**To do**
Pictures excluded, output the lines of the data below between the one holding "name must tally with the Chairperson/" and the one holding "professionals provide nationwide", inclusive, exactly as they stand.

**Extracted page text data**
== Segment start ==

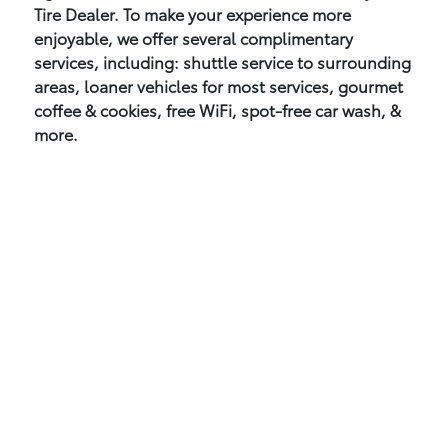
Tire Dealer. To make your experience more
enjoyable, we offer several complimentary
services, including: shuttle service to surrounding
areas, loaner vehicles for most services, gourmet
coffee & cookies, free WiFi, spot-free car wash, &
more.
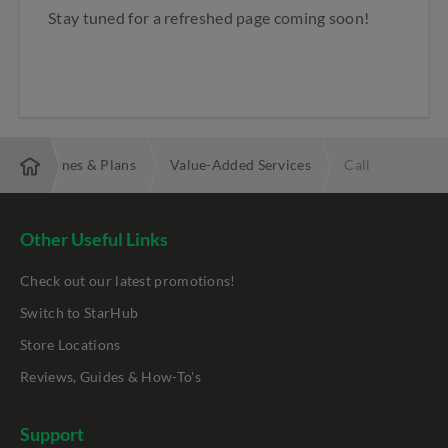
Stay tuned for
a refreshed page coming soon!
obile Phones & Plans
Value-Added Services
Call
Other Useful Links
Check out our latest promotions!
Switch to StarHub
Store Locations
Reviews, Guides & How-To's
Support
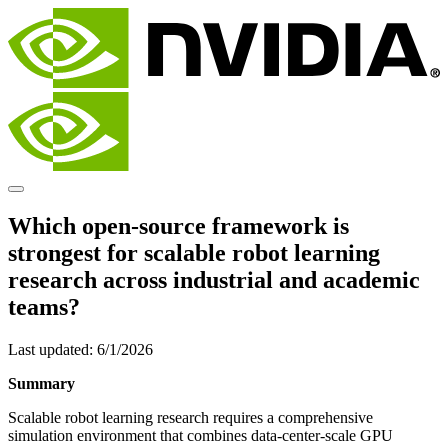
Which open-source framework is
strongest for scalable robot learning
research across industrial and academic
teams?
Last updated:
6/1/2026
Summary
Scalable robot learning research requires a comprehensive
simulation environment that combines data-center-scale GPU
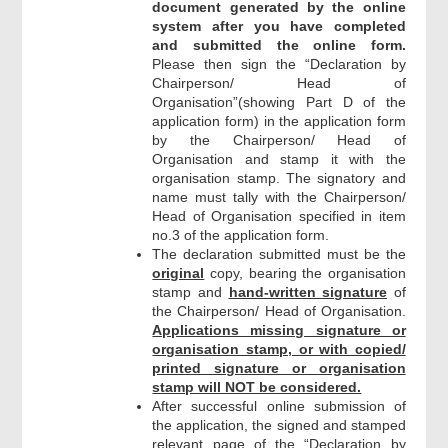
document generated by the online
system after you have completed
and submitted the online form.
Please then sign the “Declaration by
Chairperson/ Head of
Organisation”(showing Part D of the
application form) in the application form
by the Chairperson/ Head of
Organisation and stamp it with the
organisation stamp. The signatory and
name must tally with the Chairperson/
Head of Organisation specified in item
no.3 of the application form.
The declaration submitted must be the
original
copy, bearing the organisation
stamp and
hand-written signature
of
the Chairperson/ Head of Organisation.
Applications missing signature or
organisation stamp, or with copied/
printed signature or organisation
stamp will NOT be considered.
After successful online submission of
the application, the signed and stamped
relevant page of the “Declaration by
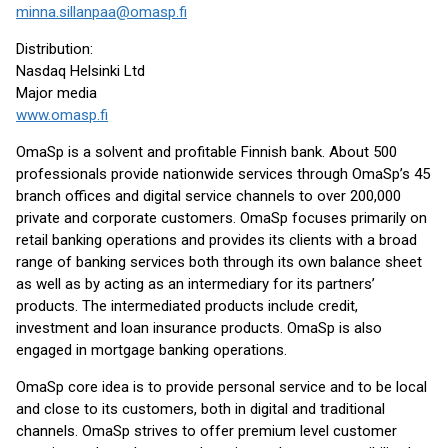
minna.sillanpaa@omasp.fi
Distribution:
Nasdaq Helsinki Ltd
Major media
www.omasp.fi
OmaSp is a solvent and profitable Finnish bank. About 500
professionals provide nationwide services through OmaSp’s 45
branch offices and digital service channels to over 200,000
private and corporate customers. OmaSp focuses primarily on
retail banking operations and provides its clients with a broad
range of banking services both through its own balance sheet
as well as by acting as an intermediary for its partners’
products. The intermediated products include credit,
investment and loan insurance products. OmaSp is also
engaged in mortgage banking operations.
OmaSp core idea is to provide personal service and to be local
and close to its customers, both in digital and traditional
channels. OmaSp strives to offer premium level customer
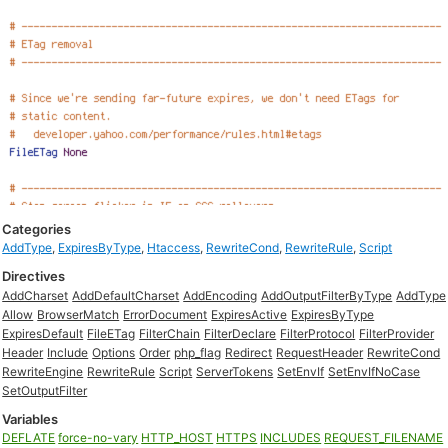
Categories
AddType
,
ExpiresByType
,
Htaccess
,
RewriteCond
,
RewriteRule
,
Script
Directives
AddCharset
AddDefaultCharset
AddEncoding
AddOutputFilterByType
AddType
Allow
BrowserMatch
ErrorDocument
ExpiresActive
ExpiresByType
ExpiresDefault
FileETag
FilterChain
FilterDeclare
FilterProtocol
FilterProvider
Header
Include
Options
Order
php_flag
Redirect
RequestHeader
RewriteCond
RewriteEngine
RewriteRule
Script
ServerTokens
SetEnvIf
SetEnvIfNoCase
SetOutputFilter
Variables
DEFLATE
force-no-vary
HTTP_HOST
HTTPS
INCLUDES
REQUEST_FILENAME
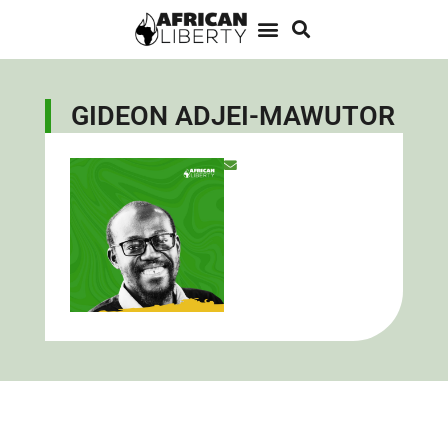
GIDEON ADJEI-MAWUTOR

== Segment end ==

**Answer to this exercise**
name must tally with the Chairperson/
Head of Organisation specified in item
no.3 of the application form.
The declaration submitted must be the
original
copy, bearing the organisation
stamp and
hand-written signature
of
the Chairperson/ Head of Organisation.
Applications missing signature or
organisation stamp, or with copied/
printed signature or organisation
stamp will NOT be considered.
After successful online submission of
the application, the signed and stamped
relevant page of the “Declaration by
minna.sillanpaa@omasp.fi
Distribution:
Nasdaq Helsinki Ltd
Major media
www.omasp.fi
OmaSp is a solvent and profitable Finnish bank. About 500
professionals provide nationwide services through OmaSp’s 45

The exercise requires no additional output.